Search code examples
kademlia

Is it possible to compute an approximate size estimate of a kademlia network from a node's k-buckets?


Assuming that nodeids are evenly distributed, would it be possible to calculate an estimated number of nodes based on the k-bucket cache?

The reason I want this is that I want to create a kademlia network based on mainline DHT with BEP42 added (https://www.bittorrent.org/beps/bep_0042.html) that stores data with some level of trust that a trustworthy is actually providing it, and not a malicious actor who has an interest in altering the value for a given infohash key.

I want to use the estimated number of nodes to determine how much I can trust the answer a node gives me.
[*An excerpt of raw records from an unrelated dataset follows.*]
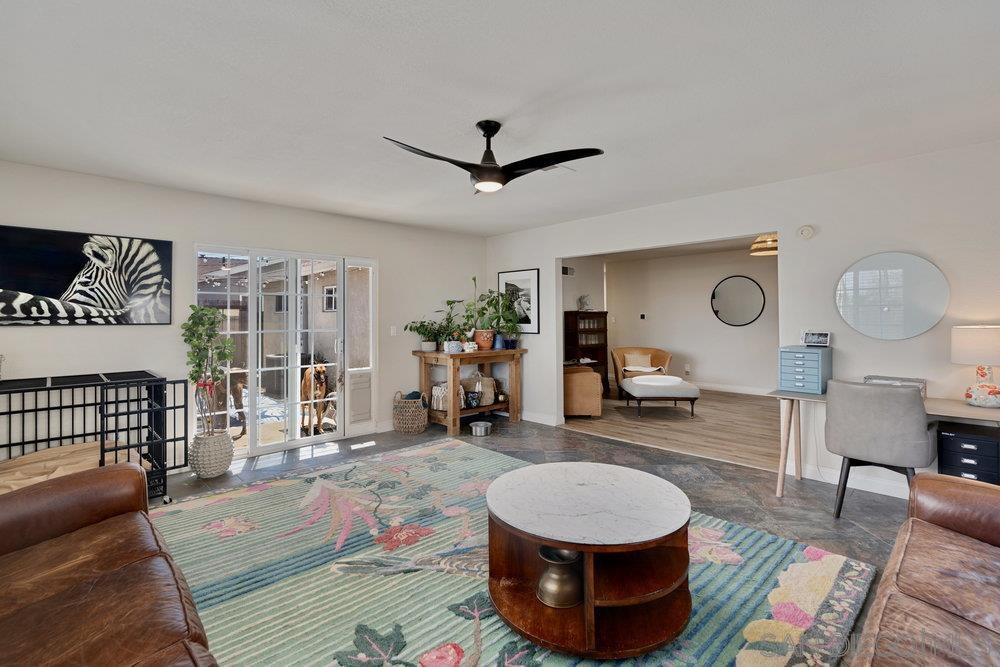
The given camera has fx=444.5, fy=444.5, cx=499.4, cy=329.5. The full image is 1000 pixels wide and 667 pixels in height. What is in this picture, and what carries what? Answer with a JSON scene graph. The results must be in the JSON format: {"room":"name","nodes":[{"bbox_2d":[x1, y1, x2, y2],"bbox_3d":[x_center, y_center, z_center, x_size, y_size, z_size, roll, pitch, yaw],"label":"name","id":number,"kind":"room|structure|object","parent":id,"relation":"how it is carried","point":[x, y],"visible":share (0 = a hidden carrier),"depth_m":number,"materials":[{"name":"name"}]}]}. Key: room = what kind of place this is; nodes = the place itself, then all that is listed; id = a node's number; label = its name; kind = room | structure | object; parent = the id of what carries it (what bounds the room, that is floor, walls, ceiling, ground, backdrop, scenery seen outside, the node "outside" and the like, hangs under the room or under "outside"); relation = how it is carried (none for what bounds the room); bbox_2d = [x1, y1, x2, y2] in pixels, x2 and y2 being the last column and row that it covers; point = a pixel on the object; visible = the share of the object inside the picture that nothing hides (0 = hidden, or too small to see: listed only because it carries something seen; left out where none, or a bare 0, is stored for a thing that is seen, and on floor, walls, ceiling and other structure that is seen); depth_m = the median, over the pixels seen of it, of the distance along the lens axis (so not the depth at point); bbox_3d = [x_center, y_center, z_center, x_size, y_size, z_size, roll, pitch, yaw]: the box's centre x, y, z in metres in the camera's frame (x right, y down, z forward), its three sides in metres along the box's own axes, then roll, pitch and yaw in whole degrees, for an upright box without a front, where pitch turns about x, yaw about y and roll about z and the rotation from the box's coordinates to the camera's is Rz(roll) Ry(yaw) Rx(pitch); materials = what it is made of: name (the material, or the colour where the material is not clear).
{"room":"living room","nodes":[
{"label":"living room","id":0,"kind":"room"},
{"bbox_2d":[0,160,487,472],"bbox_3d":[-2.220,-0.012,4.563,5.445,2.479,0.147,-1,0,-44],"label":"left wall","id":1,"kind":"structure","parent":0,"point":[73,331],"depth_m":3.93,"materials":[{"name":"white paint"}]},
{"bbox_2d":[0,226,170,325],"bbox_3d":[-3.305,-0.394,3.426,1.208,0.719,0.039,-1,0,-44],"label":"zebra picture","id":2,"kind":"object","parent":1,"relation":"attached to","point":[6,312],"visible":1,"depth_m":3.44,"materials":[{"name":"black"}]},
{"bbox_2d":[194,245,376,459],"bbox_3d":[-2.152,0.208,4.637,1.712,2.006,0.143,-1,0,-44],"label":"sliding glass door","id":3,"kind":"structure","parent":1,"relation":"in","point":[341,280],"depth_m":4.61,"materials":[{"name":"white glass"}]},
{"bbox_2d":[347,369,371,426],"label":"pet door","id":4,"kind":"object","parent":3,"relation":"in","point":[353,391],"visible":0.93,"depth_m":5.07,"materials":[{"name":"white plastic"}]},
{"bbox_2d":[389,325,397,335],"bbox_3d":[-1.268,0.014,5.297,0.071,0.119,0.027,-1,0,-44],"label":"light switch","id":5,"kind":"object","parent":1,"relation":"attached to","point":[392,331],"visible":0.97,"depth_m":5.29,"materials":[{"name":"white plastic"}]},
{"bbox_2d":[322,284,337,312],"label":"window","id":6,"kind":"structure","parent":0,"point":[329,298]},
{"bbox_2d":[0,0,999,235],"bbox_3d":[0.018,-1.276,2.328,5.823,0.110,6.785,-1,0,-44],"label":"ceiling","id":7,"kind":"structure","parent":0,"point":[486,105],"depth_m":2.31,"materials":[{"name":"white paint"}]},
{"bbox_2d":[382,120,603,193],"bbox_3d":[-0.074,-1.048,2.676,1.139,0.389,1.142,0,0,-2],"label":"ceiling fan","id":8,"kind":"object","parent":7,"relation":"hanging from","point":[496,172],"visible":0.99,"depth_m":2.62,"materials":[{"name":"black metal"}]},
{"bbox_2d":[538,163,575,173],"bbox_3d":[0.400,-1.244,3.461,0.277,0.017,0.282,-1,0,-44],"label":"ceiling vent","id":9,"kind":"object","parent":7,"relation":"attached to","point":[554,168],"visible":0.51,"depth_m":3.44,"materials":[{"name":"white"}]},
{"bbox_2d":[153,411,918,666],"bbox_3d":[-0.082,1.298,2.238,6.073,0.106,7.154,-1,0,-44],"label":"tile floor","id":10,"kind":"structure","parent":0,"point":[748,489],"depth_m":3.66,"materials":[{"name":"grey tile"}]},
{"bbox_2d":[0,370,186,502],"bbox_3d":[-3.053,0.796,3.024,1.314,0.883,0.933,-1,0,-44],"label":"dog crate","id":11,"kind":"object","parent":10,"relation":"on","point":[116,450],"visible":0.67,"depth_m":3.10,"materials":[{"name":"black metal"}]},
{"bbox_2d":[0,438,140,492],"bbox_3d":[-2.998,0.983,3.001,0.887,0.245,0.766,-1,0,-44],"label":"dog bed","id":12,"kind":"object","parent":11,"relation":"in","point":[40,477],"visible":0.37,"depth_m":3.05,"materials":[{"name":"beige fabric"}]},
{"bbox_2d":[0,461,219,666],"bbox_3d":[-1.294,0.842,0.984,1.023,0.853,2.578,-1,0,-44],"label":"leather sofa","id":13,"kind":"object","parent":10,"relation":"on","point":[10,520],"visible":0.99,"depth_m":1.45,"materials":[{"name":"brown leather"}]},
{"bbox_2d":[188,429,233,477],"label":"planter","id":14,"kind":"object","parent":10,"relation":"on","point":[214,473],"visible":0.86,"depth_m":3.71,"materials":[{"name":"white"}]},
{"bbox_2d":[181,305,234,439],"bbox_3d":[-2.476,0.391,3.784,0.423,1.177,0.449,-1,0,-44],"label":"potted tree","id":15,"kind":"object","parent":14,"relation":"in","point":[200,319],"visible":0.96,"depth_m":3.74,"materials":[{"name":"green plant"}]},
{"bbox_2d":[392,390,428,433],"bbox_3d":[-1.063,0.969,5.314,0.406,0.467,0.414,-1,0,-44],"label":"wicker basket","id":16,"kind":"object","parent":10,"relation":"on","point":[396,422],"visible":0.95,"depth_m":5.15,"materials":[{"name":"wicker"}]},
{"bbox_2d":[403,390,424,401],"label":"cloth in wicker basket","id":17,"kind":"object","parent":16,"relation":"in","point":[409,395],"visible":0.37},
{"bbox_2d":[413,347,523,435],"bbox_3d":[-0.367,0.733,5.592,1.303,0.943,0.643,-1,0,-44],"label":"console table","id":18,"kind":"object","parent":10,"relation":"on","point":[517,352],"visible":0.83,"depth_m":5.38,"materials":[{"name":"brown wood"}]},
{"bbox_2d":[405,317,448,352],"bbox_3d":[-0.898,0.069,5.398,0.517,0.400,0.425,-1,0,-44],"label":"potted plant","id":19,"kind":"object","parent":18,"relation":"on","point":[427,349],"visible":0.97,"depth_m":5.36,"materials":[{"name":"green plant"}]},
{"bbox_2d":[427,299,463,350],"bbox_3d":[-0.641,-0.071,5.592,0.465,0.634,0.444,-1,0,-44],"label":"potted plant","id":20,"kind":"object","parent":18,"relation":"on","point":[449,302],"visible":0.93,"depth_m":5.56,"materials":[{"name":"green plant"}]},
{"bbox_2d":[431,380,467,410],"bbox_3d":[-0.629,0.824,5.535,0.379,0.337,0.356,-1,0,-44],"label":"basket","id":21,"kind":"object","parent":18,"relation":"in","point":[441,405],"visible":0.56,"depth_m":5.42,"materials":[{"name":"white"}]},
{"bbox_2d":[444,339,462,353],"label":"pot","id":22,"kind":"object","parent":18,"relation":"on","point":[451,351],"visible":0.99,"depth_m":5.20,"materials":[{"name":"white ceramic"}]},
{"bbox_2d":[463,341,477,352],"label":"pot","id":23,"kind":"object","parent":18,"relation":"on","point":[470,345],"visible":0.99,"depth_m":5.31,"materials":[{"name":"white ceramic"}]},
{"bbox_2d":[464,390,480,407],"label":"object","id":24,"kind":"object","parent":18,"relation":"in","point":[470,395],"visible":0.99,"depth_m":5.47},
{"bbox_2d":[469,372,495,405],"bbox_3d":[-0.255,0.758,5.800,0.375,0.412,0.354,-1,0,-44],"label":"basket","id":25,"kind":"object","parent":18,"relation":"in","point":[488,397],"visible":0.74,"depth_m":5.68,"materials":[{"name":"wicker"}]},
{"bbox_2d":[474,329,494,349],"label":"terracotta pot","id":26,"kind":"object","parent":18,"relation":"on","point":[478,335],"visible":0.93,"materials":[{"name":"ceramic"}]},
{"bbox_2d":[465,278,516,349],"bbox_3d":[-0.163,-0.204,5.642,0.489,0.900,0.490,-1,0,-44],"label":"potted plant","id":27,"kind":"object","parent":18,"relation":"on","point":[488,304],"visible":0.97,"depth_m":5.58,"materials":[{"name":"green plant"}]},
{"bbox_2d":[469,420,492,435],"bbox_3d":[-0.213,1.148,5.180,0.266,0.095,0.265,-1,0,-44],"label":"pet bowl","id":28,"kind":"object","parent":10,"relation":"on","point":[480,424],"visible":0.99,"depth_m":5.11,"materials":[{"name":"silver metal"}]},
{"bbox_2d":[149,439,870,666],"bbox_3d":[-0.454,1.234,2.405,3.040,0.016,3.542,-1,0,-44],"label":"area rug","id":29,"kind":"object","parent":10,"relation":"on","point":[227,605],"visible":0.72,"depth_m":2.19,"materials":[{"name":"carpet"}]},
{"bbox_2d":[484,460,694,657],"bbox_3d":[0.412,1.016,2.147,1.002,0.441,1.007,-1,0,-44],"label":"coffee table","id":30,"kind":"object","parent":29,"relation":"on","point":[568,545],"visible":0.98,"depth_m":1.87,"materials":[{"name":"brown wood"}]},
{"bbox_2d":[536,545,582,608],"bbox_3d":[0.268,1.052,1.915,0.220,0.182,0.220,-1,0,-44],"label":"metal vase","id":31,"kind":"object","parent":30,"relation":"in","point":[550,582],"visible":0.94,"depth_m":1.84,"materials":[{"name":"metal"}]},
{"bbox_2d":[823,379,934,518],"bbox_3d":[2.457,0.775,2.914,0.581,0.898,0.561,-1,0,-44],"label":"desk chair","id":32,"kind":"object","parent":10,"relation":"on","point":[838,424],"visible":0.96,"depth_m":2.73,"materials":[{"name":"grey fabric"}]},
{"bbox_2d":[771,389,999,496],"bbox_3d":[2.732,0.848,2.965,0.618,0.730,1.498,-1,0,-44],"label":"desk","id":33,"kind":"object","parent":10,"relation":"on","point":[969,409],"visible":0.56,"depth_m":3.20,"materials":[{"name":"wood"}]},
{"bbox_2d":[778,344,832,393],"bbox_3d":[2.368,0.300,3.469,0.320,0.340,0.300,-1,0,-44],"label":"drawer organizer","id":34,"kind":"object","parent":33,"relation":"on","point":[815,374],"visible":0.98,"depth_m":3.37,"materials":[{"name":"blue metal"}]},
{"bbox_2d":[802,330,831,346],"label":"picture frame","id":35,"kind":"object","parent":34,"relation":"on","point":[826,335],"visible":0.99,"depth_m":3.54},
{"bbox_2d":[863,374,926,395],"bbox_3d":[2.786,0.403,3.151,0.250,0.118,0.351,-1,0,-44],"label":"tray","id":36,"kind":"object","parent":33,"relation":"on","point":[901,380],"visible":0.44,"depth_m":3.12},
{"bbox_2d":[952,324,999,407],"bbox_3d":[3.093,0.225,2.826,0.310,0.519,0.312,-1,0,-44],"label":"table lamp","id":37,"kind":"object","parent":33,"relation":"on","point":[981,372],"visible":1,"depth_m":2.78,"materials":[{"name":"white ceramic"}]},
{"bbox_2d":[849,471,999,666],"bbox_3d":[1.396,0.831,0.916,2.402,0.851,0.981,-1,0,-44],"label":"leather sofa","id":38,"kind":"object","parent":10,"relation":"on","point":[975,547],"visible":0.99,"depth_m":1.38,"materials":[{"name":"brown leather"}]},
{"bbox_2d":[935,421,999,484],"bbox_3d":[2.987,0.922,2.828,0.428,0.581,0.290,-1,0,-44],"label":"file cabinet","id":39,"kind":"object","parent":10,"relation":"on","point":[948,438],"visible":0.57,"depth_m":2.72,"materials":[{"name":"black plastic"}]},
{"bbox_2d":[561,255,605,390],"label":"side wall","id":40,"kind":"structure","parent":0,"point":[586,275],"depth_m":7.73,"materials":[{"name":"paint"}]},
{"bbox_2d":[561,265,574,276],"bbox_3d":[1.136,-0.983,7.485,0.302,0.162,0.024,-1,0,-44],"label":"wall vent","id":41,"kind":"object","parent":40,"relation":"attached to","point":[566,269],"visible":0.89,"depth_m":7.49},
{"bbox_2d":[561,386,779,471],"bbox_3d":[2.818,1.199,6.720,4.397,0.099,5.264,-1,0,-44],"label":"wood floor","id":42,"kind":"structure","parent":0,"point":[752,442],"depth_m":5.41,"materials":[{"name":"brown wood"}]},
{"bbox_2d":[563,364,601,417],"bbox_3d":[0.924,0.754,6.310,0.925,0.847,0.918,0,0,7],"label":"armchair","id":43,"kind":"object","parent":42,"relation":"on","point":[591,374],"visible":0.52,"depth_m":5.86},
{"bbox_2d":[563,310,608,397],"bbox_3d":[1.452,0.431,7.634,0.780,1.428,0.408,-1,0,-44],"label":"bookcase","id":44,"kind":"object","parent":42,"relation":"on","point":[578,345],"visible":0.64,"depth_m":7.54,"materials":[{"name":"brown wood"}]},
{"bbox_2d":[577,294,591,310],"bbox_3d":[1.442,-0.454,7.551,0.225,0.296,0.176,-1,0,-44],"label":"figurine","id":45,"kind":"object","parent":44,"relation":"on","point":[584,302],"visible":0.96,"depth_m":7.51,"materials":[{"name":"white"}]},
{"bbox_2d":[611,347,673,395],"bbox_3d":[2.470,0.725,7.727,0.944,0.814,0.911,0,0,7],"label":"armchair","id":46,"kind":"object","parent":42,"relation":"on","point":[654,351],"visible":0.68,"depth_m":7.75,"materials":[{"name":"brown"}]},
{"bbox_2d":[624,353,652,370],"bbox_3d":[2.418,0.559,7.803,0.439,0.252,0.175,0,0,6],"label":"throw pillow","id":47,"kind":"object","parent":46,"relation":"on","point":[635,356],"visible":0.9,"depth_m":7.75,"materials":[{"name":"beige fabric"}]},
{"bbox_2d":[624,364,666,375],"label":"throw blanket","id":48,"kind":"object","parent":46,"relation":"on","point":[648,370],"visible":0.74,"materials":[{"name":"white fabric"}]},
{"bbox_2d":[618,375,699,418],"bbox_3d":[2.230,0.942,6.299,0.921,0.458,0.979,0,0,1],"label":"ottoman","id":49,"kind":"object","parent":42,"relation":"on","point":[640,380],"visible":1,"depth_m":5.89,"materials":[{"name":"fabric"}]},
{"bbox_2d":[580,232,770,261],"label":"far room ceiling","id":50,"kind":"structure","parent":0,"point":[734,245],"depth_m":7.76,"materials":[{"name":"white paint"}]},
{"bbox_2d":[750,233,777,256],"bbox_3d":[3.530,-1.156,5.787,0.473,0.340,0.479,-1,0,-44],"label":"ceiling light","id":51,"kind":"object","parent":50,"relation":"attached to","point":[760,244],"visible":0.67,"depth_m":5.70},
{"bbox_2d":[603,246,775,394],"bbox_3d":[4.071,-0.129,7.944,0.135,2.525,4.745,-1,0,-44],"label":"far room wall","id":52,"kind":"structure","parent":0,"point":[680,341],"depth_m":8.30,"materials":[{"name":"white paint"}]},
{"bbox_2d":[639,313,646,319],"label":"thermostat","id":53,"kind":"object","parent":52,"relation":"attached to","point":[642,315],"visible":0.98,"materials":[{"name":"black"}]},
{"bbox_2d":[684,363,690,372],"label":"wall socket","id":54,"kind":"object","parent":52,"relation":"attached to","point":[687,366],"visible":0.99,"depth_m":8.24,"materials":[{"name":"white plastic"}]},
{"bbox_2d":[694,382,769,395],"bbox_3d":[4.273,1.049,7.817,0.017,0.113,4.763,-1,0,-44],"label":"baseboard","id":55,"kind":"structure","parent":52,"relation":"attached to","point":[725,389],"depth_m":7.92,"materials":[{"name":"white paint"}]},
{"bbox_2d":[710,275,765,326],"bbox_3d":[4.150,-0.508,7.770,0.032,0.880,0.820,-1,0,-44],"label":"round mirror","id":56,"kind":"object","parent":52,"relation":"attached to","point":[754,294],"visible":0.99,"depth_m":7.76,"materials":[{"name":"black mirror"}]},
{"bbox_2d":[477,138,999,502],"bbox_3d":[2.138,-0.037,4.111,0.135,2.479,6.376,-1,0,-44],"label":"right wall","id":57,"kind":"structure","parent":0,"point":[541,335],"depth_m":3.50,"materials":[{"name":"white paint"}]},
{"bbox_2d":[497,269,540,334],"bbox_3d":[0.230,-0.372,5.927,0.024,0.819,0.689,-1,0,-44],"label":"framed picture","id":58,"kind":"object","parent":57,"relation":"attached to","point":[501,277],"visible":0.77,"depth_m":5.84},
{"bbox_2d":[520,410,560,425],"bbox_3d":[0.097,1.136,6.095,0.016,0.114,1.760,-1,0,-44],"label":"baseboard","id":59,"kind":"structure","parent":57,"relation":"attached to","point":[525,419],"depth_m":5.67,"materials":[{"name":"white paint"}]},
{"bbox_2d":[798,225,814,239],"bbox_3d":[2.508,-0.801,3.645,0.039,0.120,0.116,-1,0,-44],"label":"smoke detector","id":60,"kind":"object","parent":57,"relation":"attached to","point":[805,230],"visible":0.98,"depth_m":3.63,"materials":[{"name":"white plastic"}]},
{"bbox_2d":[797,462,910,498],"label":"baseboard","id":61,"kind":"structure","parent":57,"relation":"attached to","point":[893,492],"depth_m":3.47,"materials":[{"name":"white paint"}]},
{"bbox_2d":[835,251,950,339],"bbox_3d":[2.876,-0.249,3.292,0.021,0.645,0.660,-1,0,-44],"label":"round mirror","id":62,"kind":"object","parent":57,"relation":"attached to","point":[862,327],"visible":0.99,"depth_m":3.27,"materials":[{"name":"mirror"}]},
{"label":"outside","id":63,"kind":"structure","parent":0,"visible":0},
{"label":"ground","id":64,"kind":"structure","parent":63,"visible":0},
{"bbox_2d":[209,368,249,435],"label":"dog","id":65,"kind":"object","parent":64,"relation":"on","point":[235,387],"visible":0.56,"depth_m":5.34},
{"bbox_2d":[298,360,331,435],"bbox_3d":[-2.363,0.818,5.648,0.356,0.816,0.834,0,0,-28],"label":"dog","id":66,"kind":"object","parent":64,"relation":"on","point":[321,372],"visible":0.74,"depth_m":5.41}
]}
So if a node gets a reply from a peer, then by using on the distance of the nodeid of the peer and the infohash requested, and the size of the network, I would calculate a trust score.

I'm assuming I could multiply the size of the k-buckets in each layer to get an estimate. For example, in the following diagram, https://docs.google.com/presentation/d/11qGZlPWu6vEAhA7p3qsQaQtWH7KofEC9dMeBFZ1gYeA/edit#slide=id.g1718cc2bc_01994

the total estimate would be, (by going bottom up): (3+2)(4+1)(4+1)*(4+1) = 625


Solution

  • Yes, it's possible to get an estimate this way. But it can be a fairly rough estimate. A better approach is to use the k-closest-node set of random find_node lookups which you'll have to do as part of routing table maintenance anyway. They provide more samples to calculate those estimates.

    If you're designing a new DHT from scratch rather than using the bittorrent DHT then any node-density based security measure is pretty weak since someone could always buy some capacity on a botnet to attack a specific key region or something like that. You should consider whether it's possible to use cryptography to secure whatever you want to secure.